Aan het eind van de Arsenale ontdek je gelukkig een koffiebar en om het half uur vertrekt er een bootje naar de overkant waar enkele landen nog een onderdak hebben gevonden en waar vooral de solotentoonstelling van Jan Fabre het publiek fascineert. De expositie van de gerenommeerde Vlaming werd drie dagen voor de vernissage geopend omdat al te nerveuze kunstbezoekers op de houten poorten klopten. De expositie is begin dit jaar in het Kunsthaus van Bregenz getoond en die wordt hier heropgebouwd. Fabre maakte een tentoonstelling die is opgevat als een menselijk lichaam. Een ontdekkingsreis van hoofd tot voeten. Daarenboven pakt Fabre hier met vijf gloednieuwe installaties uit. In Bregenz kreeg hij een heel museum ter zijner beschikking; in Venetië moet hij het stellen met twee immense opslagruimtes.

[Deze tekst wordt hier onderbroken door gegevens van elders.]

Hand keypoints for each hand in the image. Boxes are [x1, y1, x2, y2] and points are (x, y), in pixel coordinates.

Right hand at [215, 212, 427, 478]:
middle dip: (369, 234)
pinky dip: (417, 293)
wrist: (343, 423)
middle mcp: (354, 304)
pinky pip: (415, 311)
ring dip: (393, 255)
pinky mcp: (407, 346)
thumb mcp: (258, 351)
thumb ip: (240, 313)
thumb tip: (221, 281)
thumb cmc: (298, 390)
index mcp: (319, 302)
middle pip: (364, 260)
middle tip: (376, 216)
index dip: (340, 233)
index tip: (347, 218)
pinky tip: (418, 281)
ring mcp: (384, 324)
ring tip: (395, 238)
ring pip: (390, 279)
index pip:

Fabres tentoonstelling heet voluit "From the Cellar to the Attic. From the Feet to the Brain". Ze ontvouwt zich volgens de metafoor van het menselijk lichaam, met vijf installaties die respectievelijk de voeten, het geslacht, de buik, het hart en de hersenen evoceren. De bezoeker die klimt naar een kelder, komt terecht in een bizarre betonnen bunker. Door het plafond priemen een paar voeten. Een betonnen muur staat op een kier. De rekken tegen de muur liggen vol munitie en in glazen bokalen staan hersenen en organen op sterk water.


De installatie in de kelder is gebaseerd op een maquette of 'kijkdoos' van Fabre uit de jaren '80. Hij had toen in Antwerpen een groep jonge Chileense kunstenaars leren kennen die illegaal in ons land verbleven. Ze leefden opeengepakt in een kelder van de rosse buurt en kwamen aan de kost als kelner of keukenhulp. Die kelder van de Chilenen, en de sfeer van onwettigheid en dreigend gevaar die hen omgaf, wilde Fabre in de installatie in Venetië weer oproepen. Ook voor de tweede installatie, "Fontein van de wereld", greep hij terug naar een maquette uit zijn beginjaren. Op een bed van grafstenen ligt een pop waarin we de twintigjarige Fabre herkennen. Uit zijn jeans steekt een forse erectie en om de vijf, zes minuten spuit daar een sopje uit. Aan de muren van de gaanderijen hangen tekeningen van de jonge Fabre waarin geslachtsdelen en lichaamsvochten hallucinaties oproepen. Ook de tekeningen van 2009 zijn aangrijpend.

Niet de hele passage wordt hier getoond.